La primera semana, claro, fue todo salir, ir a la playa, tomar cafés en terrazas, acompañada de Nietzsche, Marco Aurelio, Hannah Arendt. Un barrio diferente cada día. Ahora podía hacerlo: ya no tenía miedo. Conocía Barcelona como la palma de mi mano.
Pero ahora... ¿Qué?
Tenía suficientes ahorros para no tener que trabajar hasta finales de año. Podía cumplir mi sueño: irme a Francia, donde pasaría tres meses en la casa de campo de mis padres. La naturaleza, el silencio, la soledad. El retiro perfecto para un escritor que quiere terminar un libro.
Pero ahora... ¿Qué?
Estaban las vacas, bien. Y el silencio. Tanto silencio, de hecho, que no conseguía concentrarme. Y luego estaba la idea de la novela, que llevaba tres años dormida en mi interior. Pero, con o sin trabajo, me enfrentaba a la página en blanco, y el vértigo me hizo bailar durante un buen rato. ¿Qué más tenía que decir aquí, en Francia, o en Suiza, o en cualquier otro lugar, que no pudiera en mi casa?
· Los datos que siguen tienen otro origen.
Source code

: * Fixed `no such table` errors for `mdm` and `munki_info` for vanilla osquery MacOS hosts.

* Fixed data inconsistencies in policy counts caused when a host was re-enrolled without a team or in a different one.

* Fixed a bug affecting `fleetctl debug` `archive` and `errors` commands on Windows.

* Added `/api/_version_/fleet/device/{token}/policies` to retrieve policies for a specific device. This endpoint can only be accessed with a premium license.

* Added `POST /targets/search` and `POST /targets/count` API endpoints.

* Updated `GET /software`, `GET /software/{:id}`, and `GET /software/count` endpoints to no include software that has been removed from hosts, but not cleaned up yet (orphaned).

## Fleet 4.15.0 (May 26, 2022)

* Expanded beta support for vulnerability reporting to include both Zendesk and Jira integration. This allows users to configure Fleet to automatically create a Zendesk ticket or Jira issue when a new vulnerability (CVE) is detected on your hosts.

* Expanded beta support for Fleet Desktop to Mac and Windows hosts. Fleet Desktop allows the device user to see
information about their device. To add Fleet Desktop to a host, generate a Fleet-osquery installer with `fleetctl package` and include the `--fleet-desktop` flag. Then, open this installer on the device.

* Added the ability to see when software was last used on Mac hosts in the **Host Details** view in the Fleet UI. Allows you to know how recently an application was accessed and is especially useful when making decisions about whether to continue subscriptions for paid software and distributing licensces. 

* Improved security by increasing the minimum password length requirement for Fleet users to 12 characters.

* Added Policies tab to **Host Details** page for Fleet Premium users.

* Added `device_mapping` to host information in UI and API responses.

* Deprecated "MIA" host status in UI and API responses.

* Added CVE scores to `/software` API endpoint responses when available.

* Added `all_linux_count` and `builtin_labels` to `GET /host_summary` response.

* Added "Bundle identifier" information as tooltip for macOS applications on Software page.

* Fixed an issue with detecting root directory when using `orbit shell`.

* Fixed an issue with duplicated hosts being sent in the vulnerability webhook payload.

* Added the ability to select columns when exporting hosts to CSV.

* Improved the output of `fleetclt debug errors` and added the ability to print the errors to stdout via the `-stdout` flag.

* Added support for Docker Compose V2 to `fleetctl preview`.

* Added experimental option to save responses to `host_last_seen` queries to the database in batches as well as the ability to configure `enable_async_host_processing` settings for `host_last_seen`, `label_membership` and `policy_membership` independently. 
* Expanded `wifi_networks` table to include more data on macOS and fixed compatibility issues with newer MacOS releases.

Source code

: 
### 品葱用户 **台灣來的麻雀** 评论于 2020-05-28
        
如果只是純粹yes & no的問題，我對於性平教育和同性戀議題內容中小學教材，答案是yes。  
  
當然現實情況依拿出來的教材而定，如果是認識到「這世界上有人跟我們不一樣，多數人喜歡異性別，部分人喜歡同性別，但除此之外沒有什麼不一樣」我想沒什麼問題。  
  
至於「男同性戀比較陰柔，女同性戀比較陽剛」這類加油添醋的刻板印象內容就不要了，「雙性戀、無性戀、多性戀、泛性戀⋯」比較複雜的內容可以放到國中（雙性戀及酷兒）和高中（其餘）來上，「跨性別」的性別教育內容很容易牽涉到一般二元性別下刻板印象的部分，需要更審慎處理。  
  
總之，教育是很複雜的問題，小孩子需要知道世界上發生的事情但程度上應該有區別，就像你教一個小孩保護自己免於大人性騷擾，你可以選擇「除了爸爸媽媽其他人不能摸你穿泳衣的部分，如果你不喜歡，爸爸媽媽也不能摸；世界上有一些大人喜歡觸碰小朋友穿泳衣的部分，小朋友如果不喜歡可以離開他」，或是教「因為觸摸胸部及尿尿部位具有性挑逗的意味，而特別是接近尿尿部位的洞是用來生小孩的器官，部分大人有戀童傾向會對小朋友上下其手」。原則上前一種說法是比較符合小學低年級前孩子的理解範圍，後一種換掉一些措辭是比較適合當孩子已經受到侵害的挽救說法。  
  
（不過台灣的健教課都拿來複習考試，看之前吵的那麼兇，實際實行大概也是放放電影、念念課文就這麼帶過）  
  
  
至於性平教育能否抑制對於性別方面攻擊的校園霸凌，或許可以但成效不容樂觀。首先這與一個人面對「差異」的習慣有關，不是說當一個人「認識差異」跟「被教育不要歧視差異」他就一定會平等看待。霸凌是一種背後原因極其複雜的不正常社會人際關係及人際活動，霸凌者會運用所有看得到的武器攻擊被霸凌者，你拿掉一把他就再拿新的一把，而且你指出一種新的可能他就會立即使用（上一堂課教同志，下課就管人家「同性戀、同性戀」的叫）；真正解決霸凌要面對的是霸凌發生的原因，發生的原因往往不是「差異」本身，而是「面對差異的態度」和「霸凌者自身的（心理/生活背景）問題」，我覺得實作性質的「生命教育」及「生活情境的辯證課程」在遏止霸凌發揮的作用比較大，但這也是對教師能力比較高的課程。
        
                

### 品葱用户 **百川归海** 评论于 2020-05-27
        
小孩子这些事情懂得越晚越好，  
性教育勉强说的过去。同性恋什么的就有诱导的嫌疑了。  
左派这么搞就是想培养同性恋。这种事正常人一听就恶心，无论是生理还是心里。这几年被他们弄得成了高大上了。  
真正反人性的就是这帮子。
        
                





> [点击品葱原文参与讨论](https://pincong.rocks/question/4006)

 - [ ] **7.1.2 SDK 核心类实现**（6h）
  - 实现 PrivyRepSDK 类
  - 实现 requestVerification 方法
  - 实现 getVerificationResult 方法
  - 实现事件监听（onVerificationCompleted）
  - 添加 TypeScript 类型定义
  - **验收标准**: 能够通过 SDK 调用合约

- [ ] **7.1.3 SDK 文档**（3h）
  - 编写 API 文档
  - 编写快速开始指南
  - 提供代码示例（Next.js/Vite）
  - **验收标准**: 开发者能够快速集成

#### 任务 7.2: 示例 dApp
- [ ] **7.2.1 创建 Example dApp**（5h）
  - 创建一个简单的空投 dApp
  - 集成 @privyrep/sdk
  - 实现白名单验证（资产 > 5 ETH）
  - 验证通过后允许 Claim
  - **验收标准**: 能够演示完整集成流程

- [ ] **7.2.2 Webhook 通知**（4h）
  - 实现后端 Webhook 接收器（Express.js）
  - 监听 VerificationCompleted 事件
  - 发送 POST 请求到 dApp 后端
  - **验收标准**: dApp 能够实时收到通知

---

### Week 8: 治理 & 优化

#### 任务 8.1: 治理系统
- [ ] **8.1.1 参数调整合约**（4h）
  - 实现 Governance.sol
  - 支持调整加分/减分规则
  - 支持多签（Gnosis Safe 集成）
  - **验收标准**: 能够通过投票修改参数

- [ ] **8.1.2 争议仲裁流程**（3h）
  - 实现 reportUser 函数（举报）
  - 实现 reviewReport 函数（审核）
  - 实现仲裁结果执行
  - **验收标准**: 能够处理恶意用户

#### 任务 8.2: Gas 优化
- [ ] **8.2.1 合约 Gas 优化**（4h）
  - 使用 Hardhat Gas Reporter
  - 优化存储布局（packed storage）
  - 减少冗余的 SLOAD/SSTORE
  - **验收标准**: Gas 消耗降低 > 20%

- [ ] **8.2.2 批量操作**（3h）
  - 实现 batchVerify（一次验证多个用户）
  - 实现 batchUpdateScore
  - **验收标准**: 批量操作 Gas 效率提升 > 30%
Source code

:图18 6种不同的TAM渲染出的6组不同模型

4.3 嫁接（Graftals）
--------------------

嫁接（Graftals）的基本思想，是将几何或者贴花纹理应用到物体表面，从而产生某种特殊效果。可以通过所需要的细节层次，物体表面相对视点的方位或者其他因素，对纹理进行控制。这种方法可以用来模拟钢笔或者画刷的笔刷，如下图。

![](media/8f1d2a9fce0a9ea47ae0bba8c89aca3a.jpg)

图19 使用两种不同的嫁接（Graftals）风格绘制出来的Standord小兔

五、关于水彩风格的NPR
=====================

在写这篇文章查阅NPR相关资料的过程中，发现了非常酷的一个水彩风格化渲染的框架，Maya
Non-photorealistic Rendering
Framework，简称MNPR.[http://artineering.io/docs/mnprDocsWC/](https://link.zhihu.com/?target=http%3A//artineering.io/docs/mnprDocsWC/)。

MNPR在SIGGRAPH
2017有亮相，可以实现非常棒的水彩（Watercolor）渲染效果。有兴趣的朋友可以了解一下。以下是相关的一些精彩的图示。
Sin embargo, todas las historias de éxito comenzaron así... «Lo dejé todo», «estaba en paro», «sufrí un fracaso tras otro, hasta que...». Jack London o J. K. Rowling comenzaron así...
Pero ahora... ¿Qué?
Empecé a tener mucho miedo. ¿Quizás no tenía nada que decir al mundo? Quería hacer hablar a los árboles, a la música, y dar voz a todo lo que normalmente no se oye, pero creo que allí, al pie de las montañas, me di cuenta de que ni siquiera conocía el sonido de mi propia voz.
Pasaron los tres meses y no escribí ni una línea (al menos, ninguna que mereciera la pena publicar). Volví con las manos vacías, pero no me rindo así. Insistí, lo intenté de nuevo, luché contra el bloqueo creativo, el miedo y todos los demonios que se despiertan cuando finalmente te enfrentas a tu propia profundidad, pero fue inútil. Tres meses después, de nuevo, me encontraba en el punto de partida: sin manuscrito, sin trabajo y habiendo gastado todos mis ahorros.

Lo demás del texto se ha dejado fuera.